| Text segment |
§

‘Govt spending will help jumpstart tech economy’

Abhishek Law Ranchi | Updated on January 13, 2018 Published on February 19, 2017

Mritunjay Singh, Executive Director and President at Pune-based Persistent Systems   -  BusinessLine

Mritunjay Singh, Executive Director and President, Persistent Systems, says the company is bullish about India

Mritunjay Singh, Executive Director and President, Pune-based technology services company Persistent Systems Ltd, is bullish about India and thinks the government spending in the tech area will help “jumpstart” the economy.

In an interview to BusinessLine on the sidelines of the Momentum Jharkhand Global Investors Summit, he talked about the government’s push towards digital, Persistent Systems’ thrust on government business and the impact of current global uncertainties on Indian IT companies. Edited excerpts:

With the Centre’s push towards digital, what opportunities do Persistent see in India?

Even before the push towards digital happened, I was very bullish about India. The optics of the government has been changing for the past few years; a lot of un-cluttering of policies has happened. I think the Centre is working on easy payment norms, deregulation of payments and ensuring cash flows — this was a major challenge for the IT industry.

It will take some time though, because spending needs to match up with the procurement process. I think, in India, government spending will jumpstart the domestic economy in tech spending and transform the (tech) economy.

IT majors are backing out of government projects citing delay in payments. Why is your opinion different?

I’m an optimist and I’m looking at what will happen to the market 3-5 years from now. I’m not talking of today. But, in these 3-5 years, I am fairly confident that the market will be a lot more transparent; there will be ease of how RFPs (request for proposals) will be processed, how payments will be made.

You mentioned government spending on tech. Let us take the example of the BHIM app. Already, there are multiple private digital wallets. How does government infrastructure compete with deep-pocketed private players?

The way we look at it is that the ecosystem is evolving. We are going through a phase where the private players have a profit motive and the government is trying to create disruption where things are not moving. The digital payment scenario in India today is at a stage similar to the telecom industry’s in 1990-95. It was not at all easy to get a telephone then. Today, the payment infrastructure is going through that change.

Look at the digital band-width: as an infrastructure, that too is going through a change.

Not having a legacy is a big advantage for us. So a churn will happen. Private players will come and the government will intervene.

What importance does Persistent place on government projects?

Today, the US accounts for 85 per cent of our business, and government projects (in India) about 1 per cent. However, the share of government projects is expected to go up to 3-5 per cent in the next 3-5 years.

With global uncertainties, and 85 per cent of your business coming from the US, are you worried?

No. We are very confident about the US business. I do not see the (US) business coming down in the next five years. We have a very healthy pipeline.

Around 48 per cent of my employees are local citizens. Our on-site percentage is also very small — about 12 per cent against an industry average of 28-29 per cent.

The impact on Persistent is very minimal. The industry will have some short-term impact. I do not think it will collapse; the price will adjust to the cost.

Is it time for the IT industry to re-think its business models and polices, especially with protectionism being the new normal?

It is the time to react. The re-think should have happened two years ago. Companies will have to change their offerings, build new market, invest in the future.

§

| Given records |

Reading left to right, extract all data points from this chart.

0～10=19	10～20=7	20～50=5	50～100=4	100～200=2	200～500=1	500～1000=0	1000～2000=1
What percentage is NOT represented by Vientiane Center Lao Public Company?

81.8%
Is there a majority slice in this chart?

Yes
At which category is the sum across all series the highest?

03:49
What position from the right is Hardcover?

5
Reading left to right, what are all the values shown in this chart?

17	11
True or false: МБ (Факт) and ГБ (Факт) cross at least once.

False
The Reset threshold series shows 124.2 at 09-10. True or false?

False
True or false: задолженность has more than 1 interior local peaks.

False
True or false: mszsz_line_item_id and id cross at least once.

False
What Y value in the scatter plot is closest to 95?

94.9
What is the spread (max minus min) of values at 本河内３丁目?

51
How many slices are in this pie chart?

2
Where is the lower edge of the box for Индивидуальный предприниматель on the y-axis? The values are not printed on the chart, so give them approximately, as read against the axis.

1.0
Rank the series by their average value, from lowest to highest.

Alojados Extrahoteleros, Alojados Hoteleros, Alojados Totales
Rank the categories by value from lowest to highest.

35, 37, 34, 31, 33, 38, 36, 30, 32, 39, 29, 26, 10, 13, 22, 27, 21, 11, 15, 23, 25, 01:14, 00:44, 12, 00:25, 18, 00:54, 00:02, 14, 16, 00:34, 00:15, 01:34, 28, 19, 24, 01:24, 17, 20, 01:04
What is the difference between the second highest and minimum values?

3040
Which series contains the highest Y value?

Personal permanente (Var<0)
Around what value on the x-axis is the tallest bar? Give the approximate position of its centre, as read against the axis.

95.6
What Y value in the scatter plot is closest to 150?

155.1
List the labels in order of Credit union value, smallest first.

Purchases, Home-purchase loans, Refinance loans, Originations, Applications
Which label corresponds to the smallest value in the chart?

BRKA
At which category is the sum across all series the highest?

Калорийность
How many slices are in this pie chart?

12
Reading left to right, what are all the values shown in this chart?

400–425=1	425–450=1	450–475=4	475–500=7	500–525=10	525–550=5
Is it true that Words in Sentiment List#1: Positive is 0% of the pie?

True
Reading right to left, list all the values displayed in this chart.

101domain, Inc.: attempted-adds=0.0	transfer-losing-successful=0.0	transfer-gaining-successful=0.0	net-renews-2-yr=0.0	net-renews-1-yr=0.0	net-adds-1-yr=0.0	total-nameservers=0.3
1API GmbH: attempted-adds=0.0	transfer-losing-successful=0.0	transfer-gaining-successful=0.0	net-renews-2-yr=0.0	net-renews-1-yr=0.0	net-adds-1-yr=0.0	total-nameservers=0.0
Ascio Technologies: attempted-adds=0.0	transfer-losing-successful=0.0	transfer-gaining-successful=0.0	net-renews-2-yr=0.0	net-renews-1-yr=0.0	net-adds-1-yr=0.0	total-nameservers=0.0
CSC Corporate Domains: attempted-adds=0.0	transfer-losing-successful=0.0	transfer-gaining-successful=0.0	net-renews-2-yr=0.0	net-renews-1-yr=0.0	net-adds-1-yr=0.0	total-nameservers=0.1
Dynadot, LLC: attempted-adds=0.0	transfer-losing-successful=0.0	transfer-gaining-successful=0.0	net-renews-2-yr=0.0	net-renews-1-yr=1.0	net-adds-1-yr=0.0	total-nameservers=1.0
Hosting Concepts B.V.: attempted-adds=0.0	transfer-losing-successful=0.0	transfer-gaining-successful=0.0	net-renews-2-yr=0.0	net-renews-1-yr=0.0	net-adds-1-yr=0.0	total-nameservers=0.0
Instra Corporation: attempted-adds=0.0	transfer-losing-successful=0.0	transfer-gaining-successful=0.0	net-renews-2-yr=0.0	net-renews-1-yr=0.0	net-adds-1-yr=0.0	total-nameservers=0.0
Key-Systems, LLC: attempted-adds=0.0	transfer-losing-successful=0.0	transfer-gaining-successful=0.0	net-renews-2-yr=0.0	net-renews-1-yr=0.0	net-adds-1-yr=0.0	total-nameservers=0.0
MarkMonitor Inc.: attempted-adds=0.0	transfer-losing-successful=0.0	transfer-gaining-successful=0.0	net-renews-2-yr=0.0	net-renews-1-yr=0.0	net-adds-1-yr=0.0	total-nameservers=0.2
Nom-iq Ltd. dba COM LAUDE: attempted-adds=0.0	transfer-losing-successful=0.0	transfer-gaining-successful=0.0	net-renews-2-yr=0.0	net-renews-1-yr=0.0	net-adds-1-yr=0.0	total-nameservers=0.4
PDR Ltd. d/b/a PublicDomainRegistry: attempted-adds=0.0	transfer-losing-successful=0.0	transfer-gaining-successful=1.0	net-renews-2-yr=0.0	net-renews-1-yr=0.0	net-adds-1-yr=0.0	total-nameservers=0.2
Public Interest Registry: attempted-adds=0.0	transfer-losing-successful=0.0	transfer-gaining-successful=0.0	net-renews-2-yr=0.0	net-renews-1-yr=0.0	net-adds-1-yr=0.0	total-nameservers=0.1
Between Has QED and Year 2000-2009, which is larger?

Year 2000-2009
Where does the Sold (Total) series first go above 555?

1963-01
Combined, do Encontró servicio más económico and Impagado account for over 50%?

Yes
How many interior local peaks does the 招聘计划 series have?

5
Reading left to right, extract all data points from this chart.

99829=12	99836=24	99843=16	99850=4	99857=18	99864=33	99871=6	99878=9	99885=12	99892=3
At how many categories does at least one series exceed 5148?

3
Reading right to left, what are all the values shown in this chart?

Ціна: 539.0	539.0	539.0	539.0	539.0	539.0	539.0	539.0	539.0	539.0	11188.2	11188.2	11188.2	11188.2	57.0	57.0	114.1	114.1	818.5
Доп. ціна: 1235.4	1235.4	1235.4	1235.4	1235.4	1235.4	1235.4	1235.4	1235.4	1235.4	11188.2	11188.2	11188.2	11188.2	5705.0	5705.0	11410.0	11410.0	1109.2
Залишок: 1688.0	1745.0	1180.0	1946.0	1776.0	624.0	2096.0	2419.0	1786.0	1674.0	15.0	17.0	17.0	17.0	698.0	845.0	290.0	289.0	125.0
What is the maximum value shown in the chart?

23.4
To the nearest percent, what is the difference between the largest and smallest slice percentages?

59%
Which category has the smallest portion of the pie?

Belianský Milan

§

| What the exercise asks |
From the Persistent Systems interview, repeat word for word the part that begins with the words containing "The way we look" and ends with "government will intervene.".

| Expected output |
The way we look at it is that the ecosystem is evolving. We are going through a phase where the private players have a profit motive and the government is trying to create disruption where things are not moving. The digital payment scenario in India today is at a stage similar to the telecom industry’s in 1990-95. It was not at all easy to get a telephone then. Today, the payment infrastructure is going through that change.

Look at the digital band-width: as an infrastructure, that too is going through a change.

Not having a legacy is a big advantage for us. So a churn will happen. Private players will come and the government will intervene.